Slovakia Now Has The Biggest Covid Death Rate In The World
Since many people in Slovakia (and countries like the Czech Republic) really did not take covid seriously, the country now has the highest covid death rate on earth. As we read in the Financial Times:
Officials in the Czech Republic have warned that the country’s health system is on the brink of “absolute exhaustion” and may need help from abroad, as central Europe braces for a third wave of the coronavirus pandemic.
Over the past two weeks the country has recorded 968 new cases of coronavirus per 100,000 people, the EU’s highest infection rate in per-capita terms, forcing many hospitals to delay non-Covid-related treatment.
Vladimir Cerny, deputy health minister, told a press conference on Tuesday that if the trend continued, hospital capacity would be overwhelmed within two to three weeks, and said that the government was considering asking other EU states to take in patients.
“We are starting to talk about help from abroad.
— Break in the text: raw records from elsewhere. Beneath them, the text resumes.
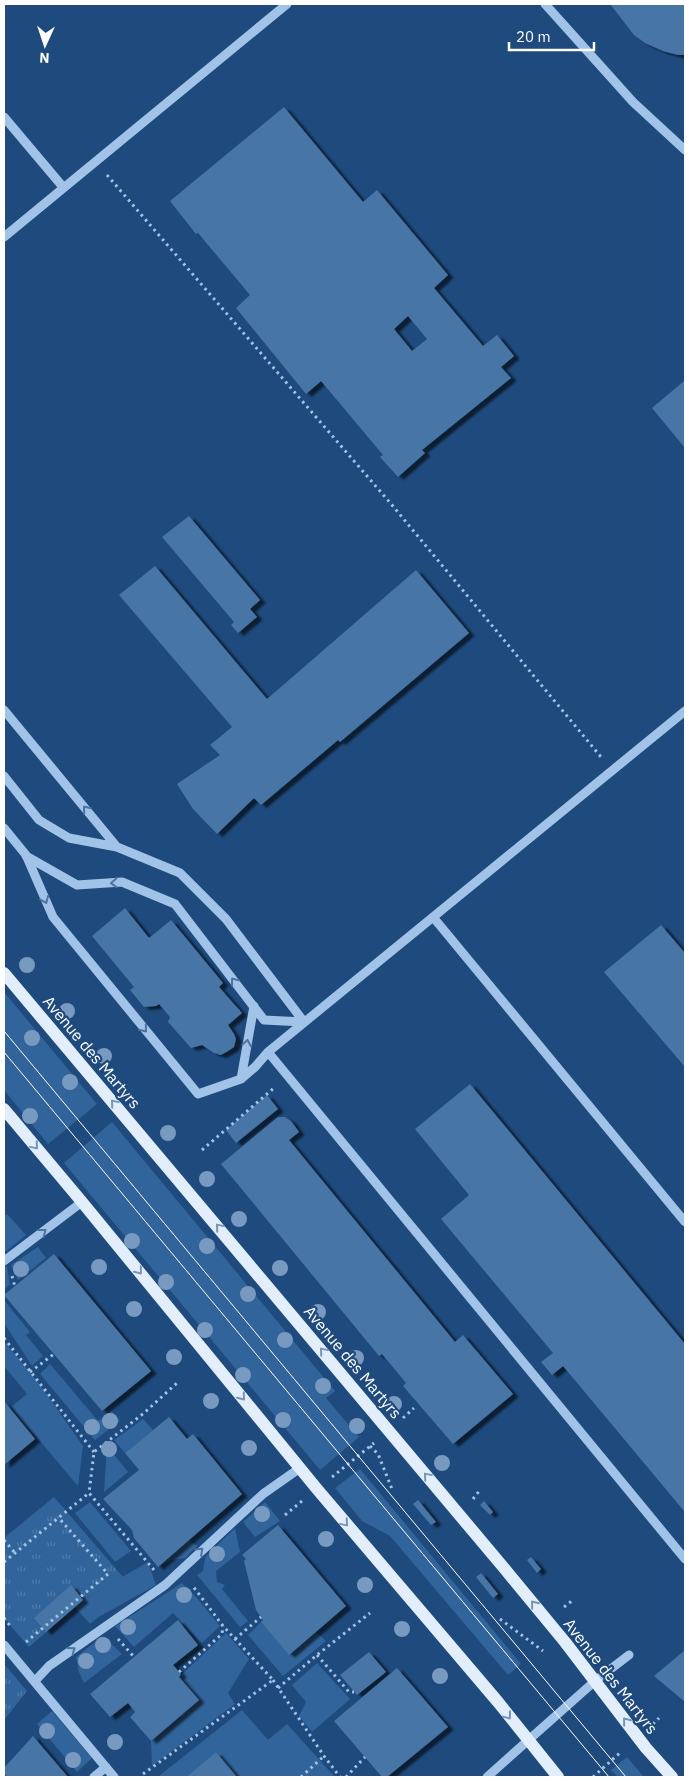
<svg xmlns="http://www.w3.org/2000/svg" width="689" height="1781" font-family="'IBM Plex Sans',sans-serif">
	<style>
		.green { fill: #31649b }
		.park { fill: url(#park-tufts) }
		.building { fill: #4774a6; fill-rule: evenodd; filter: url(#shadow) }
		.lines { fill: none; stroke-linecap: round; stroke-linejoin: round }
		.path { stroke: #a1c3e7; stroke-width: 3; stroke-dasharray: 2.5 4; stroke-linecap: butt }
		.minor { stroke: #a1c3e7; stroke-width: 9 }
		.major { stroke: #e3eefd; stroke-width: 12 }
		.tram { stroke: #fff; stroke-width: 1 }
		.tree { fill: #799ac0 }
		.oneway { stroke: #4c74a2 }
		.oneway2 { stroke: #7794b7 }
		.labels { text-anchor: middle; stroke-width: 4.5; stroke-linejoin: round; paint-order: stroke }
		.street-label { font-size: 16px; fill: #fff; stroke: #1e4a7d }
	</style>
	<defs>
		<pattern id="park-tufts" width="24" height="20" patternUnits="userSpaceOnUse" patternTransform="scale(1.25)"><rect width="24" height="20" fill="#31649b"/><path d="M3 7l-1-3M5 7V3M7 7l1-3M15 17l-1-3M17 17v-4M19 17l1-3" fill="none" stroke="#507baa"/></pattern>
		<filter id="shadow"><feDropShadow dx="5.5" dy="3" stdDeviation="1" flood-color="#0009"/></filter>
	</defs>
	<rect width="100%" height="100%" fill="#1e4a7d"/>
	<!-- green -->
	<path class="green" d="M4,992L97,1104L48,1144L4,1090Z
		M112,1122L335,1391L326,1398L359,1437L320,1470L64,1163Z
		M7,1214L26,1235L4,1253V1216Z
		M38,1247L46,1258L18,1280L11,1265Z
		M7,1266L10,1285L4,1289V1268Z
		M4,1300L30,1332L26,1335L43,1356L32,1366L4,1323Z
		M4,1341L38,1382L83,1446L78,1486L11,1407L27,1394L4,1366Z
		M50,1364L98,1421L112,1411L120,1421L95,1440L40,1374Z
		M143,1419L153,1430L125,1453L114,1440Z
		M107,1446L128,1472L104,1492Z
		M360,1469L521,1664L508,1675L390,1536L362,1521L335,1488Z
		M90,1502L131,1551L115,1562L75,1513Z
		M265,1502L280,1521L255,1537L243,1522Z
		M235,1528L240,1552L216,1571L217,1582L225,1585L222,1589L248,1621L240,1627L197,1575L203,1571L205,1558L208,1554Z
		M189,1540L197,1546L185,1558L171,1560L158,1567Z
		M148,1562L156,1585L97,1618L90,1624L75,1607L83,1600Z
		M182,1583L197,1598L220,1626L202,1643L173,1613L134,1647L115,1626Z
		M261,1622L289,1654L316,1632L326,1641L283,1676L248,1635Z
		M226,1633L249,1659L228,1693L235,1704L152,1766L151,1741L199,1700L179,1677Z
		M103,1636L122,1654L84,1683L79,1672L76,1657Z
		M317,1663L350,1699L312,1732L299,1716L306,1702L292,1685Z
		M242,1710L268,1740L287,1724L335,1777H235L236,1776L216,1752L186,1777H161L159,1776Z
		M52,1711L92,1758L77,1772L37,1724Z
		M627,1757L644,1777H618L611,1770Z"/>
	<!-- park -->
	<path class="park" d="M54,1497L123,1577L83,1600L29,1647L4,1618V1538Z
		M4,1664L27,1691L4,1720Z"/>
	<!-- building -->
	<path class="building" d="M610,4H685V55H678L663,51L645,43L634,35Z
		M284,107L363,202L377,190L448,275L434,288L483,346L497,335L514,356L501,367L511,378L422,450L425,453L398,477L380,457L383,455L321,381L306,394L236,308L250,295L198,233L196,234L170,201ZM408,316L427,339L412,351L394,329Z
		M684,381L685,384V448L652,408Z
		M189,516L260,600L250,609L257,617L238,633L231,625L234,622L162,537Z
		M155,566L267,699L416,570L469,633L340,742L338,740L261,805L254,798L217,834L193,809L177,784L220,755L210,745L232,727L119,595Z
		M125,908L149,938L171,920L223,983L219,987L242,1013L228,1025L234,1034L236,1039L234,1047L228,1051L221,1055L214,1053L202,1045L191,1048L168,1022L170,1017L159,1004L156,1006L144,1007L130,990L134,987L92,936Z
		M661,925L685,953V1067L604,972Z
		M470,1084L685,1344V1510L684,1511L563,1366L552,1375L541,1362L553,1353L441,1219L469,1195L415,1129Z
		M267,1095L278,1109L236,1143L226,1130Z
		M278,1117H285L291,1121L299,1132L289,1140L455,1342L463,1335L513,1394L453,1444L403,1386L406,1383L382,1354L379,1356L221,1164Z
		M54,1254L151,1371L102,1411L4,1295Z
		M4,1401L35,1439L4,1465Z
		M169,1417L187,1439L193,1434L242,1494L158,1567L134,1538L132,1530L103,1499L139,1470L125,1453Z
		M418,1500L436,1522L431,1525L413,1504Z
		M484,1501L493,1512L490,1515L480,1505Z
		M278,1525L346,1606L289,1655L261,1622L263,1620L256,1610L244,1561L246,1559L242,1555Z
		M531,1557L541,1569L537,1573L527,1560Z
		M481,1573L498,1594L493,1598L476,1577Z
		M71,1585L83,1600L46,1632L34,1618Z
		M178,1620L198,1645L173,1665L181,1674L179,1677L199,1700L151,1741L130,1717L135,1712L128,1703L110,1717L90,1694Z
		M685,1650V1702L654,1676Z
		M369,1652L386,1672L357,1695L340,1675Z
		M397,1668L448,1727L387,1777H382L334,1721Z
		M33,1736L68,1777H7L4,1773V1768Z
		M216,1752L236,1776L186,1777Z"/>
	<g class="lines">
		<!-- path -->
		<path class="path" d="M107,175L392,505L601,757
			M202,1150L274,1088
			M12,1276L15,1287
			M4,1338L94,1452
			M30,1372L54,1354
			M403,1418L414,1408
			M370,1446L378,1454L392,1489
			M332,1477L374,1443
			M473,1499L480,1490
			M285,1515L302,1501
			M4,1540L15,1553
			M4,1562L89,1493
			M154,1570L89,1493L94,1452L144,1413L177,1383
			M564,1607L573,1600
			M4,1618L11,1627
			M500,1619L543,1651
			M118,1639L134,1657
			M235,1639L261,1617
			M26,1642L108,1574L58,1517
			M317,1655L349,1692H354
			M179,1672L222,1634L223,1626
			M273,1680L324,1756L340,1777
			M278,1688L317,1655L370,1613
			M653,1724L659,1718
			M143,1774L273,1680L223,1626L192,1585
			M301,1777L324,1756
			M346,1777L365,1757
			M593,1777L622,1751"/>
		<!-- minor -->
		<path class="minor" d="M545,4L633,102L685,150
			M4,117L63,187
			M4,237L287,4
			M4,710L117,847
			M4,776L39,820L69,838L117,847L180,873L226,919L304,1022
			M4,828L26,855L53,917L198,1094L241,1079L255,1067L268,1052L685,711
			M26,856L77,885L122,882L175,904L264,1020L304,1022
			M433,917L685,1222
			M268,1052L685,1559
			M241,1079L254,1006
			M4,1261L82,1202
			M4,1645L114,1777
			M35,1681L49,1666L165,1585L263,1494L300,1468
			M94,1777L106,1767
			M487,1777L595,1681L629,1655"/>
		<!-- major -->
		<path class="major" d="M4,973L504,1568L565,1642L646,1748L672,1777
			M4,1109L82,1202L317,1489L498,1702L558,1777"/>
		<!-- tram -->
		<path class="tram" d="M4,1031L626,1777
			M4,1052L609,1777"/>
	</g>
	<!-- trees -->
	<g class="tree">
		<circle cx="27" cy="965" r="8"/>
		<circle cx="67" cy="1011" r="8"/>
		<circle cx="32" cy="1038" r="8"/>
		<circle cx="104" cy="1056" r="8"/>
		<circle cx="70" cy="1082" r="8"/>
		<circle cx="30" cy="1116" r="8"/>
		<circle cx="168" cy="1133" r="8"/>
		<circle cx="207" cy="1179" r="8"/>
		<circle cx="239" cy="1219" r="8"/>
		<circle cx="132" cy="1241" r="8"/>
		<circle cx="207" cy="1246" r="8"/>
		<circle cx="99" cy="1267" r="8"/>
		<circle cx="280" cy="1268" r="8"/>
		<circle cx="21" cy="1269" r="8"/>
		<circle cx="166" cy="1282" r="8"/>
		<circle cx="248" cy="1294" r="8"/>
		<circle cx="134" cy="1309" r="8"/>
		<circle cx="318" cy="1312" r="8"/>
		<circle cx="205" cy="1330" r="8"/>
		<circle cx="285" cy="1340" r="8"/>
		<circle cx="174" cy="1357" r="8"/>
		<circle cx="356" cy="1358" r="8"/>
		<circle cx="243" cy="1375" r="8"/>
		<circle cx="323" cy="1386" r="8"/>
		<circle cx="211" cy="1401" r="8"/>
		<circle cx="394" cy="1404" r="8"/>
		<circle cx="283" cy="1420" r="8"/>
		<circle cx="110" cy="1421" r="8"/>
		<circle cx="357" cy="1426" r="8"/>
		<circle cx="92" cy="1427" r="8"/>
		<circle cx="249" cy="1448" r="8"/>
		<circle cx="109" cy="1449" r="8"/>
		<circle cx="442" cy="1463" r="8"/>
		<circle cx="262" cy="1514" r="8"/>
		<circle cx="326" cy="1539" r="8"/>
		<circle cx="217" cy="1554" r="8"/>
		<circle cx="365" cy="1585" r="8"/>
		<circle cx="184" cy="1595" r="8"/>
		<circle cx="128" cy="1627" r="8"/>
		<circle cx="402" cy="1629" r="8"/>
		<circle cx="103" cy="1645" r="8"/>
		<circle cx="86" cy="1661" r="8"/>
		<circle cx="440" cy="1676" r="8"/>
		<circle cx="47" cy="1731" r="8"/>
		<circle cx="115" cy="1742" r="8"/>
		<circle cx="73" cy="1760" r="8"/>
	</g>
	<!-- one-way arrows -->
	<defs><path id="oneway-chevron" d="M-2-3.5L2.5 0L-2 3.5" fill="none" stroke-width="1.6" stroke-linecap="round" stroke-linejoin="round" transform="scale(1.25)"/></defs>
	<g class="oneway">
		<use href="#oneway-chevron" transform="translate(86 809) rotate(-129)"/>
		<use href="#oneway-chevron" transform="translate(114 883) rotate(177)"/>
		<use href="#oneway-chevron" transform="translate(45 900) rotate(67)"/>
		<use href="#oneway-chevron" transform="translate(234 981) rotate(-127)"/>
		<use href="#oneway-chevron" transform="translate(144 1029) rotate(51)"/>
		<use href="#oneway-chevron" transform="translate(247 1043) rotate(-80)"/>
		<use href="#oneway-chevron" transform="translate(43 1232) rotate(-37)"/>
		<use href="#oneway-chevron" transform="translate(200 1551) rotate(-43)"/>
		<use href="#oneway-chevron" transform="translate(72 1650) rotate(-36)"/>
	</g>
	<g class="oneway2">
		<use href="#oneway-chevron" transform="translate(114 1103) rotate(-130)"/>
		<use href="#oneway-chevron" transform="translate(35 1146) rotate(50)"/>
		<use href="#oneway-chevron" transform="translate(219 1227) rotate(-130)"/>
		<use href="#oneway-chevron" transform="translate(139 1271) rotate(51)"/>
		<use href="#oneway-chevron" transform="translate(323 1351) rotate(-130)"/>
		<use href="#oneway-chevron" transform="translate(242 1397) rotate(51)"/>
		<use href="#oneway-chevron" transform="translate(427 1476) rotate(-130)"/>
		<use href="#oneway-chevron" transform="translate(345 1523) rotate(50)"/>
		<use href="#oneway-chevron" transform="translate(534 1604) rotate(-129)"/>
		<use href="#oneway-chevron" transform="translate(508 1716) rotate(53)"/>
		<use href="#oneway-chevron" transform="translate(626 1721) rotate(-129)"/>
	</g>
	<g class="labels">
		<!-- street labels -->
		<g class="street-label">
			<text transform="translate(92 1052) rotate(50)" y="6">Avenue des Martyrs</text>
			<text transform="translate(353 1362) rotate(50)" y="6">Avenue des Martyrs</text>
			<text transform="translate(611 1676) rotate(52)" y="6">Avenue des Martyrs</text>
		</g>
	</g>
	<!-- border -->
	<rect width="689" height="1781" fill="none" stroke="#ffffff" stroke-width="10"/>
	<!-- north arrow -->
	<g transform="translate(45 45) rotate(183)" stroke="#1e4a7d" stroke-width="4" paint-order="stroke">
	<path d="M0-4L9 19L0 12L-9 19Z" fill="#ffffff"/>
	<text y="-8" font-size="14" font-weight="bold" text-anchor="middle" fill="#ffffff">N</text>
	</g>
	<!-- scale -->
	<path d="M509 42v8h85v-8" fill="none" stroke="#ffffff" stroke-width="2.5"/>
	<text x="516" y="42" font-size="15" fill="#ffffff" stroke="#1e4a7d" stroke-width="4" paint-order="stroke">20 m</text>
</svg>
So far, the only official offer came from Germany, which offered a place for nine patients,” Cerny said. “The current free capacity of hospitals in the Czech Republic is about 15 per cent.”
Cerny’s warning comes amid broader concerns in central Europe about a renewed upturn in caseloads across the region, accompanied in some countries by the arrival of the variant that first emerged in the UK.
Slovakia — where a one-day screening exercise earlier this month found that the strain was responsible for 74 per cent of new cases — has suffered the highest number of Covid-19 deaths per capita in the world over the past week.
Foreign minister Ivan Korcok said on Monday that he would ask other EU countries to send additional vaccines to Slovakia to help it cope with the “tragic” situation in the 5.4m-strong nation, where the death toll has topped 100 per day several times in the past two weeks.
“I fully realise that other countries have a vaccine shortage as well but Slovakia now, also based on the fact that we have the highest death rate, at the moment needs it most,” he told reporters in Brussels, according to Reuters.